A man types on a laptop on top of a gray rectangular table, facing diagonally towards the back right corner of the photo. He has short dark hair and a thin beard, and is wearing a black jacket. In the back is another gray rectangular table, and a man and a woman, out of focus, sitting on black and brown couches while chatting. They are surrounded by wood paneled walls, and on one of them is a whiteboard covered in writing.

Recidar makes its home in a rented, 700-square-meter office. The office furniture is second hand, from corporate donations (Audrey Córdova / Believe.Earth)

In 2015, yet another competition win brought Gamarra to Incae Business School, in Nicaragua, where he met several prominent social entrepreneurs. One of them was Joaquín Leguía, director of the Peruvian nonprofit Asociación para la Niñez y el Medio Ambiente (Ania), the Association for Children and the Environment.

“I am lucky that I can count on him to help and answer my questions,” said Gamarra. “Leguia is my main role model nowadays, like a new father figure. My mother raised me. We received economic support, but I did not have a father who counseled me. Rather, I had a father who betrayed my mom.”

Gamarra’s most important support, though, comes from wife Liseth, he said.

“She is the one who believes in me,” said Gamarra.

A SHARED PASSION
Gamarra’s partner in Recidar, Luis Miguel Pazos, manages marketing and innovation.
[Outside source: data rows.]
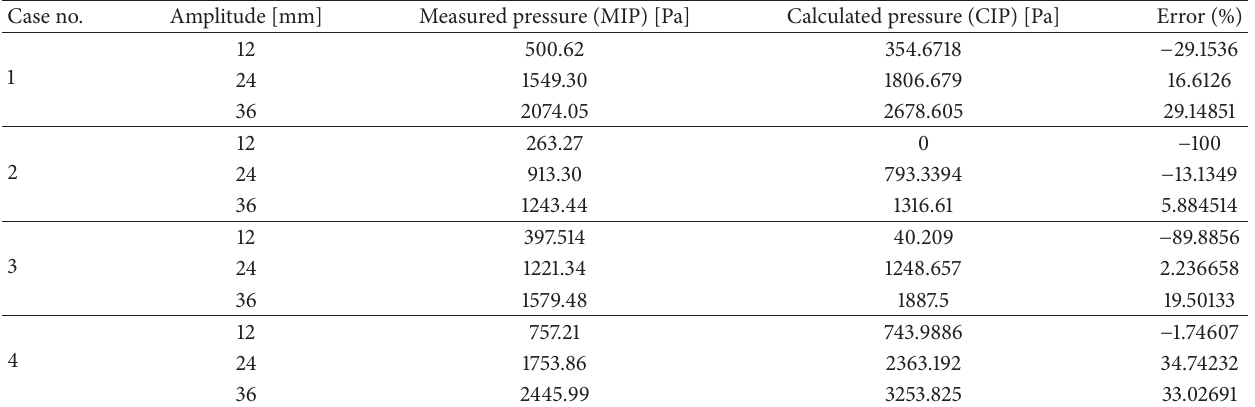
Table 5: The comparison between calculated pressure and measured pressure. Case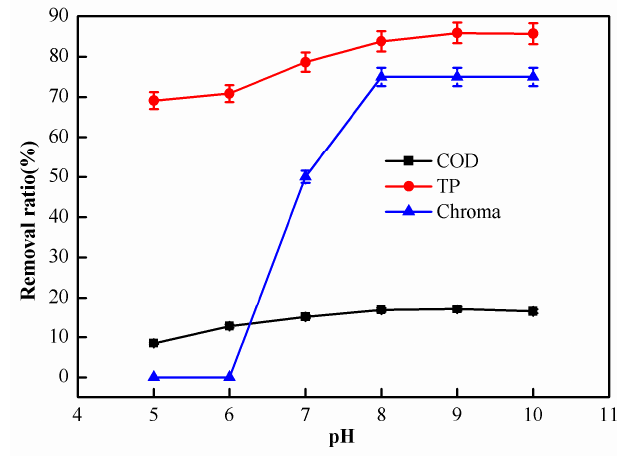
Figure 2. Effect of pH on coagulation performance.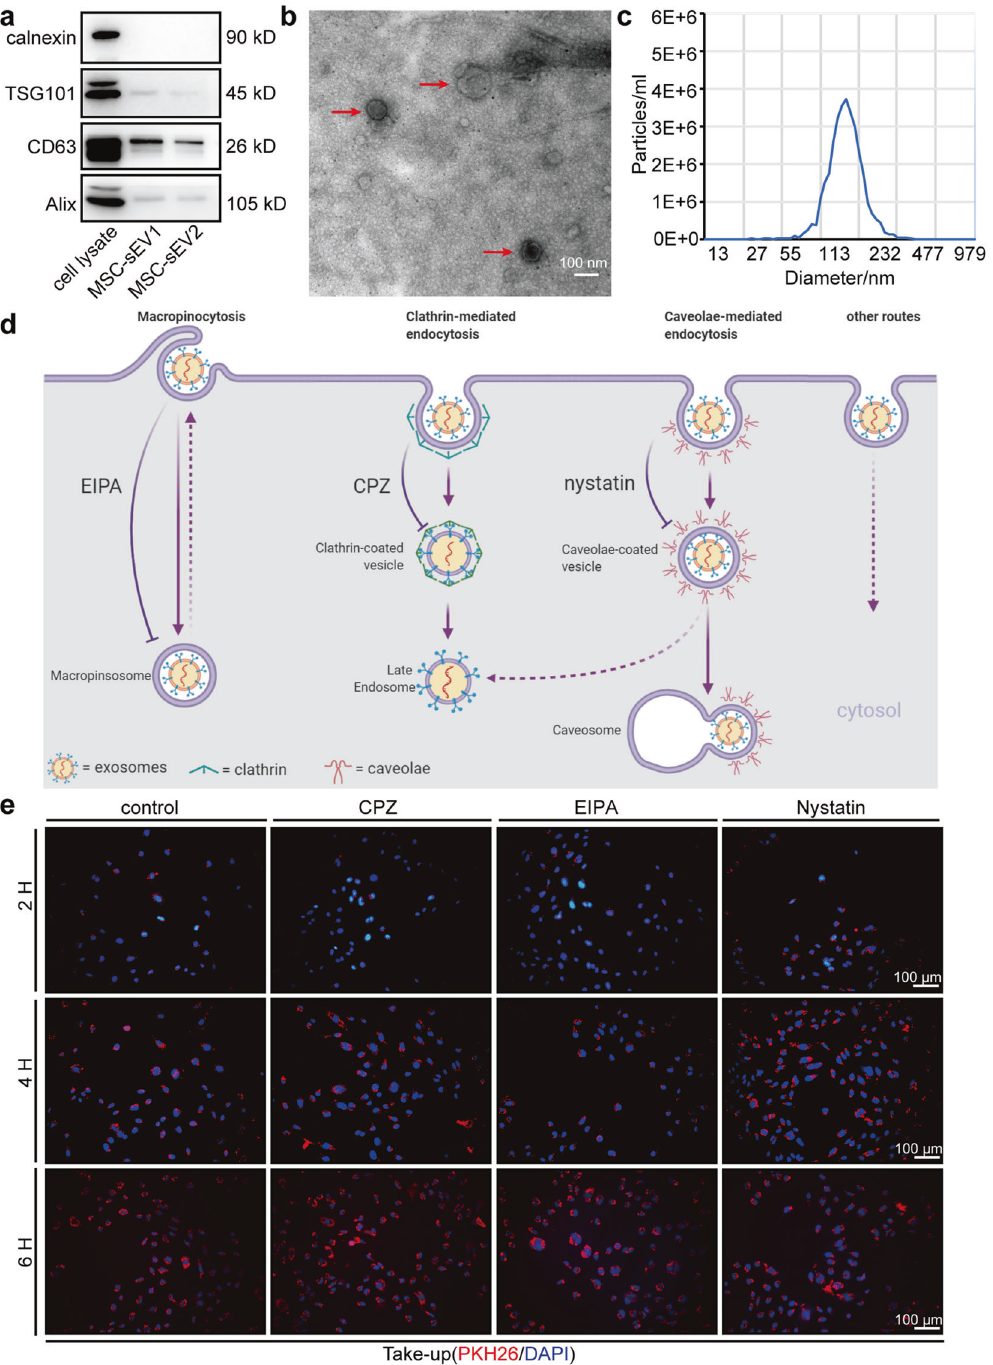
Fig. 1 Characterization of MSC-sEV and their active internalization by HUVECs. a Representative images of western blot analysis showing the biomarkers of sEV, including TSG101, CD63, and Alix. Calnexin was used as a negative control (MSC-sEV1, 2.1 mg protein/mL MSC-sEV; MSC- sEV2, 0.21 mg protein/mL MSC-sEV). b Transmission electron microscopic images of MSC-sEV (scale bar, 100 nm). c Nanoparticles tracking analysis reveals the particle distribution of exosomes in various sizes. Within every nanometer diameter sets, the value of the ordinate represents the mean particle number. d Schematic illustration of the different types of endocytosis and their respective inhibitor (Created with BioRender.com). e Uptake of MSC-sEV by HUVEC pretreated with signal inhibitors chlorpromazine (CPZ), nystatin, or 5-(N-ethyl-N-isopropyl) amiloride (EIPA) for 1 h. Cells were incubated with the indicated inhibitors for 1 h before and during the incubation with MSC-sEV. HUVECs incubated with 200 ng/ μ L PKH26-labeled MSC-sEV for the indicated times, and uptake of MSC-sEV was determined by fl uorescence microscopy (scale bar, 100 μ m)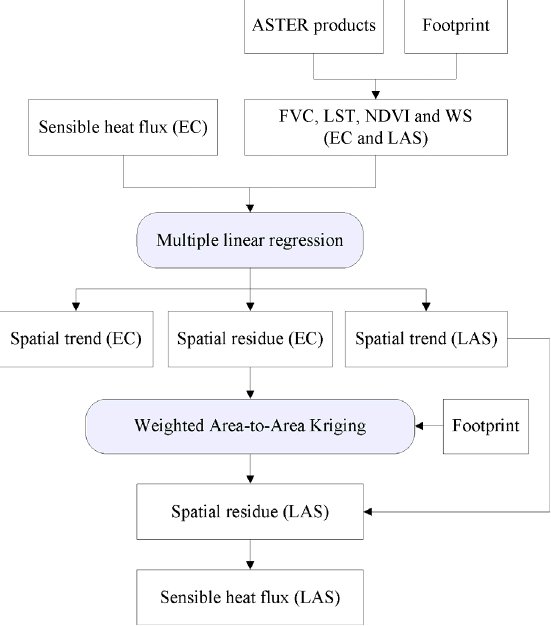
Figure 2. Process flowchart of WATA RK for sensible heat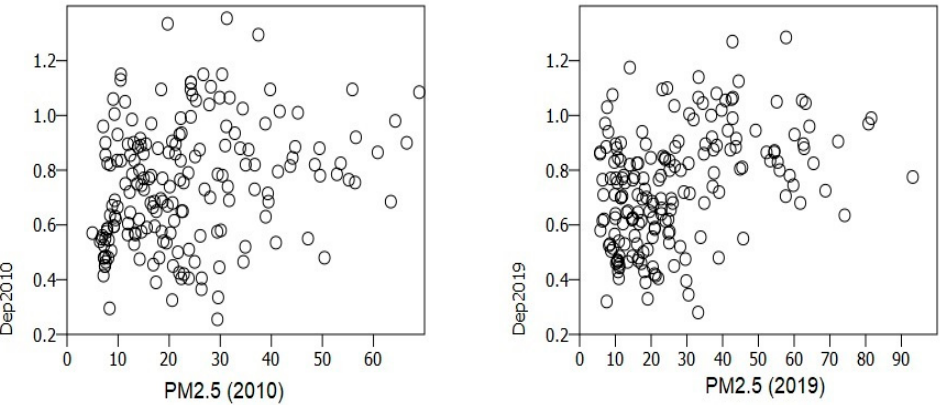
Figure 1. Scatter plots of the relationship between average annual PM 2.5 and the incidence of depression in 2010 and 2019.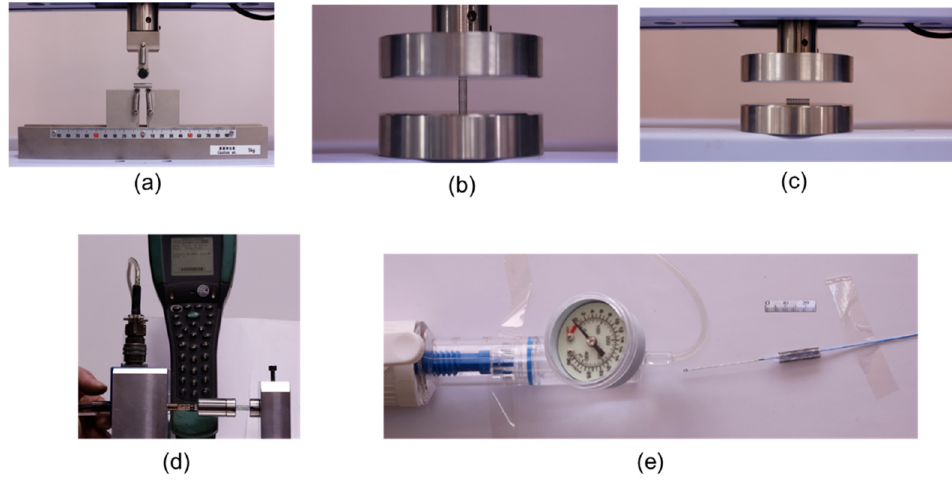
Figure 3. Mechanical testing set-up to perform ( a ) three-point bending; ( b ) longitudinal compression; ( c ) lateral compression; ( d ) torsion and ( e ) radial expansion.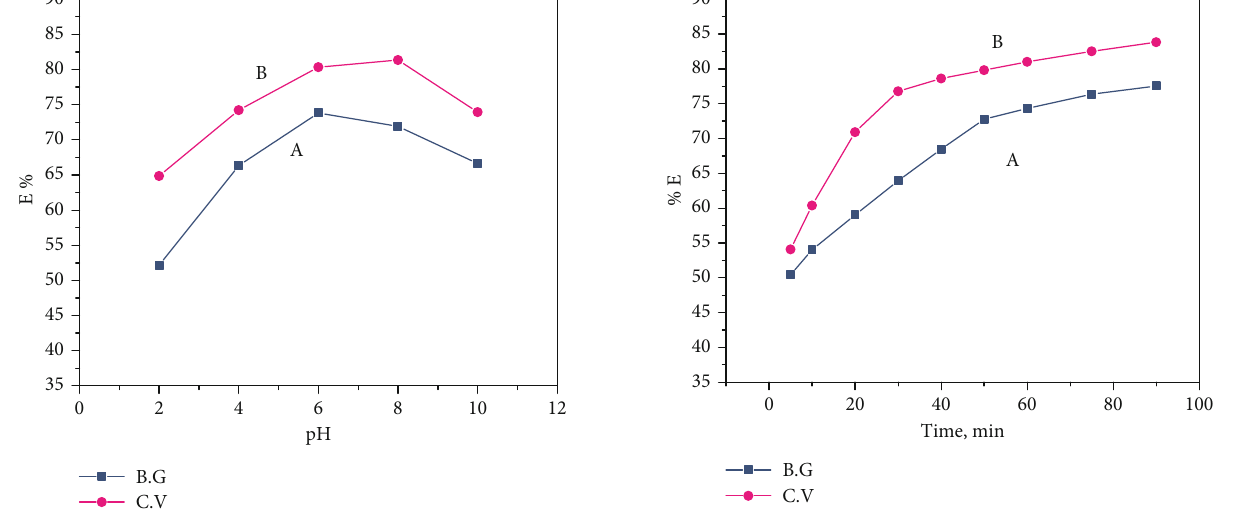
C.V. 1 : 73 ± 0 : 05 min [3], in accordance with t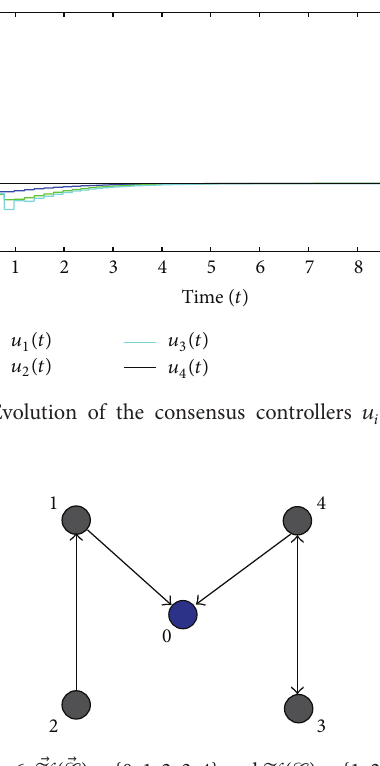
and V ( G ) = {1,2,3,4} .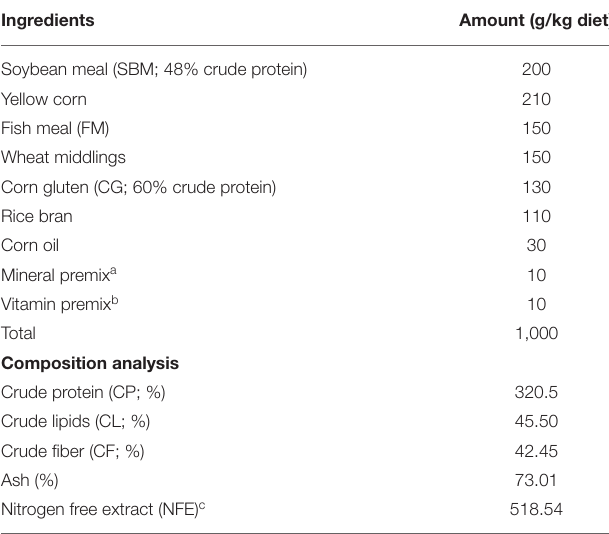
TABLE 1 | Ration constituents (g kg − 1 diet) and proximate composition analysis of the control diet (35, 55) used in the experiment.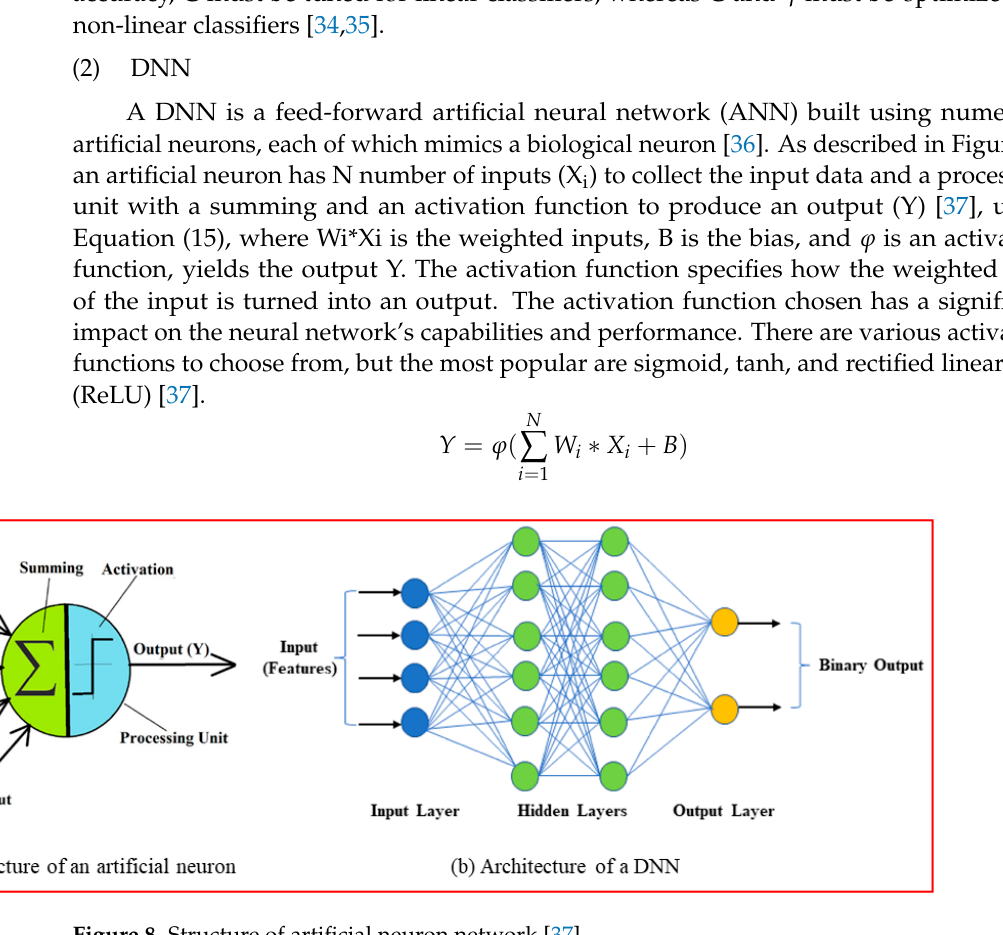
Table 2. Configuration of the DNN model.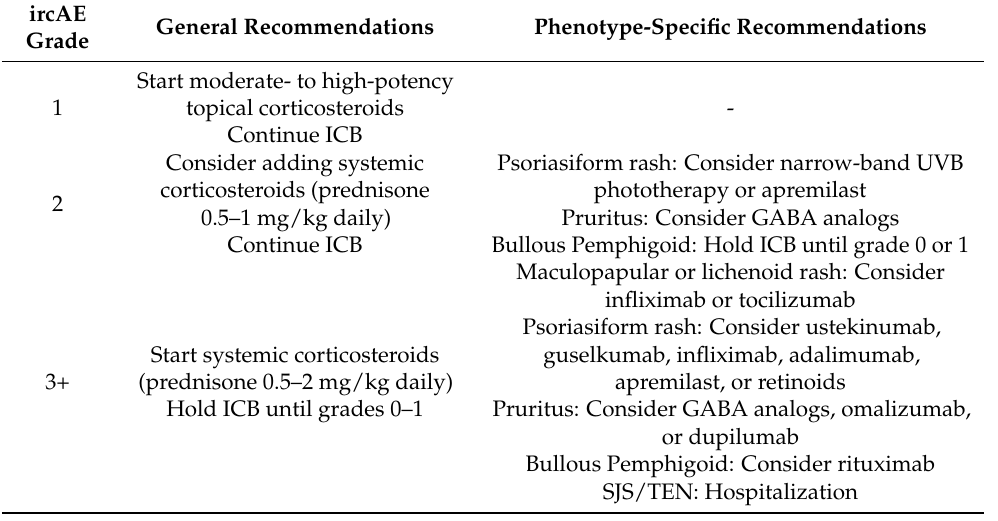
Table 4. Management recommendations for ircAEs.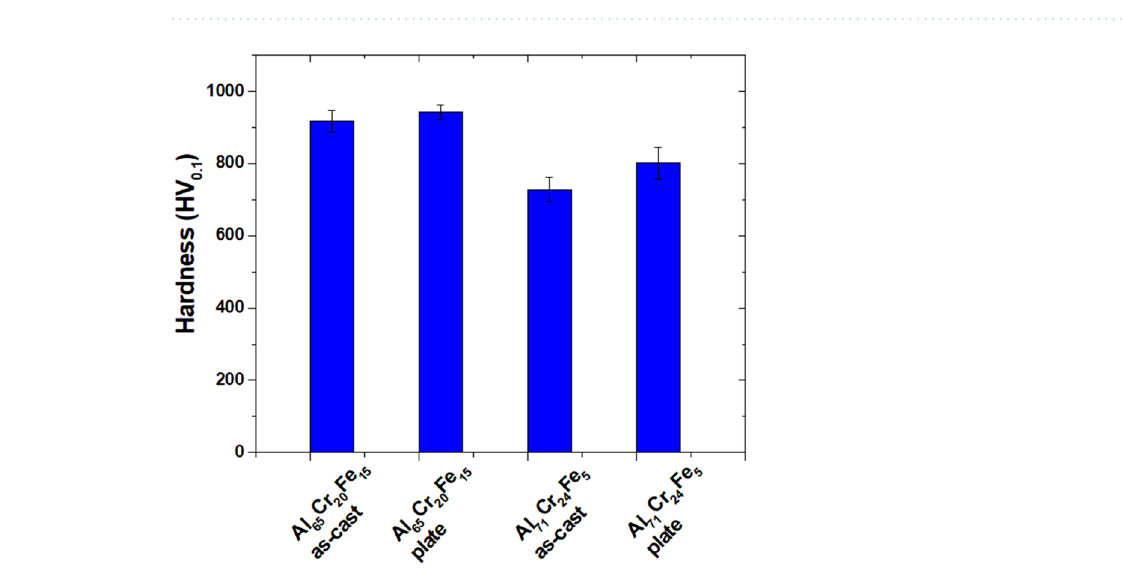
Figure 8. Comparison of hardness for Al 65 Cr 20 Fe 15 and Al 71 Cr 24 Fe 5 alloys in a form of ingots and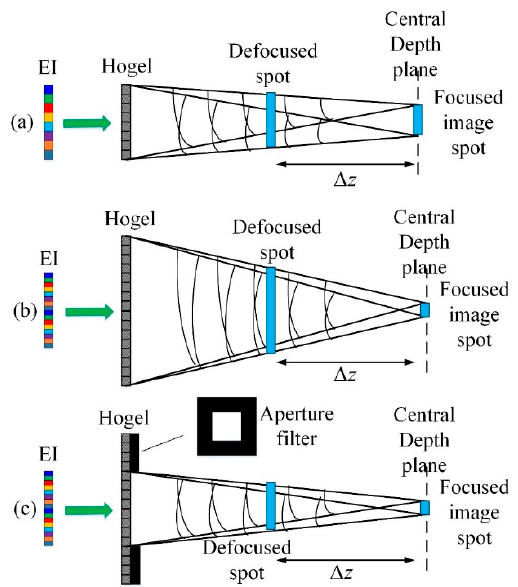
Figure 7. ( a ) A typical case in which the pixel size Δ x 1 of EI equals to the pixel size Δ x 2 of hogel. ( b ) Reduced Δ x 1 causes enlarged hogel size. ( c ) The proposed aperture filtering technique.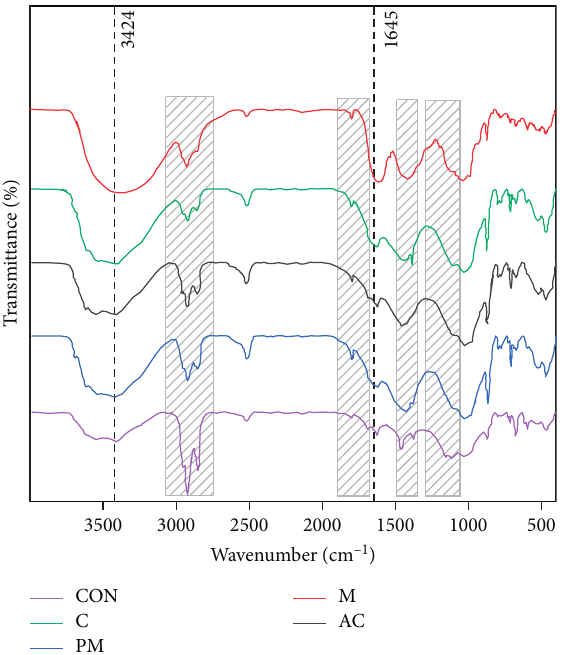
Figure 3: FTIR scans of soil in all treatments over 15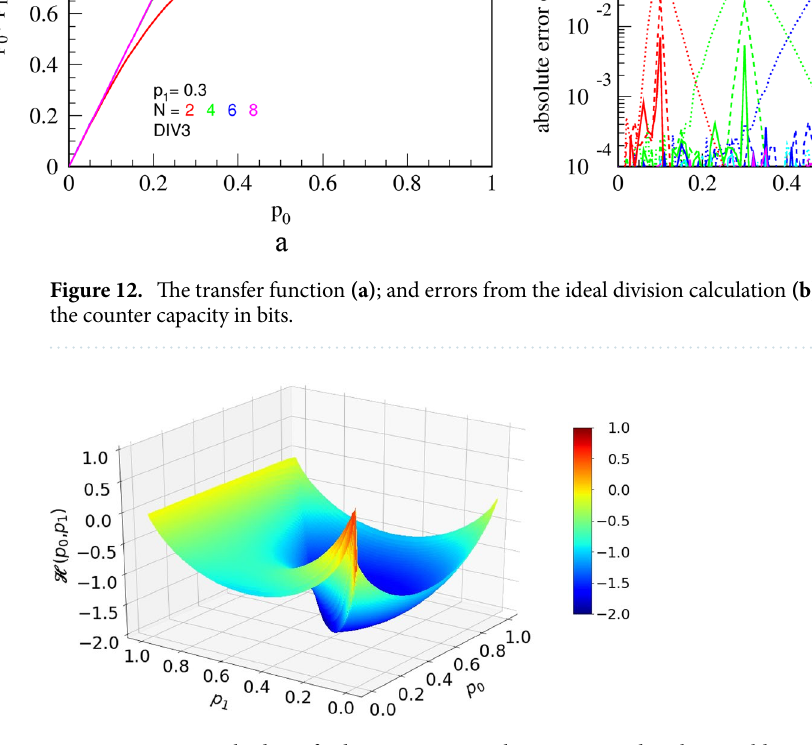
Figure 13. Entropy budget of a division circuit with inputs p 0 and p 1 that would output clipped division p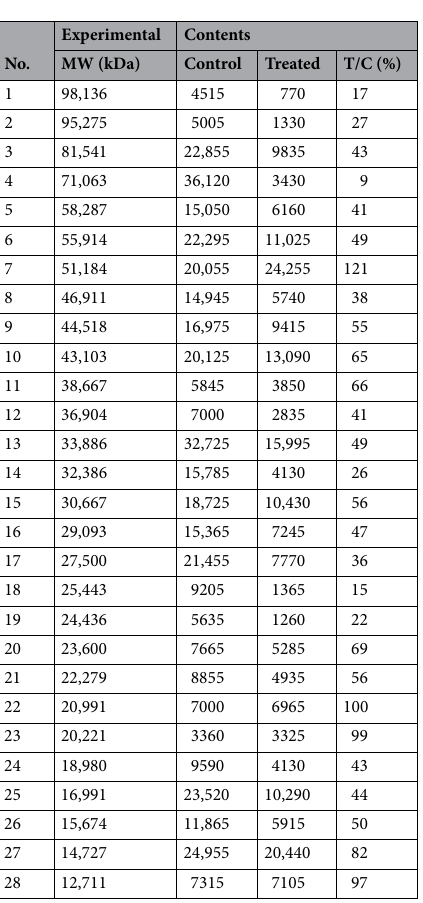
Table 1. The SDS-page analysis of biofilm bacterial proteins after Alcalase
The two men share a conviction that they can change people’s lives. Now, their aim is to help the rest of their team devote themselves into the cause and to develop a plan to help the communities where their customers live.

They’re especially concerned about women.

“The main challenges the women face are, one, to get food every day and, two, to find a way to avoid being beaten by their husbands,” Gamarra said. “The environmental issue remains in the background in that scenario. That is why we used to say that we give access to products, but we have not yet made anything that breaks the poverty cycle and empowers women.”

Two men smile at the camera, their arms around each other. They both have brown skin, short, straight dark hair, and are wearing orange t-shirts with a green collar and the “Recidar” logo printed on the chest in black. The man on the left has a thin beard. Behind them are storage structures and a gray sky.

Gamarra (right) with Luis Miguel Pazos, his partner in Recidar (Audrey Córdova / Believe.Earth)

More than 30,000 families have donated to or bought products from Recidar, and the company has 30 other businesses as partners.

“We try to make our customers feel that they are not recipients of assistentialism. We’re not interested in assistentialism,” Pazos, who recently completed a master’s degree in social innovation at Amani Institute in Kenya, told Believe.Earth, referring to the practice of offering never-ending handouts to poor people, often contrasted with efforts to empower them.

“All of Recidar’s salespeople wear uniforms. We instruct them to be warm and gentle and to mind their appearance. We have a customer service protocol. We try to keep a nice store, a tidy store, because we want to sell dignity—and that starts with the way we present the products and the shopping experience.”

Gamerra and Pazos want to inspire more and more young people to choose the path of the social entrepreneurship and to act as social change agents in the businesses where they work and in the neighborhood they live.

“That’s how we build the country we dream of, the country we deserve,” said Pazos, “by becoming the change we want to see in the world.”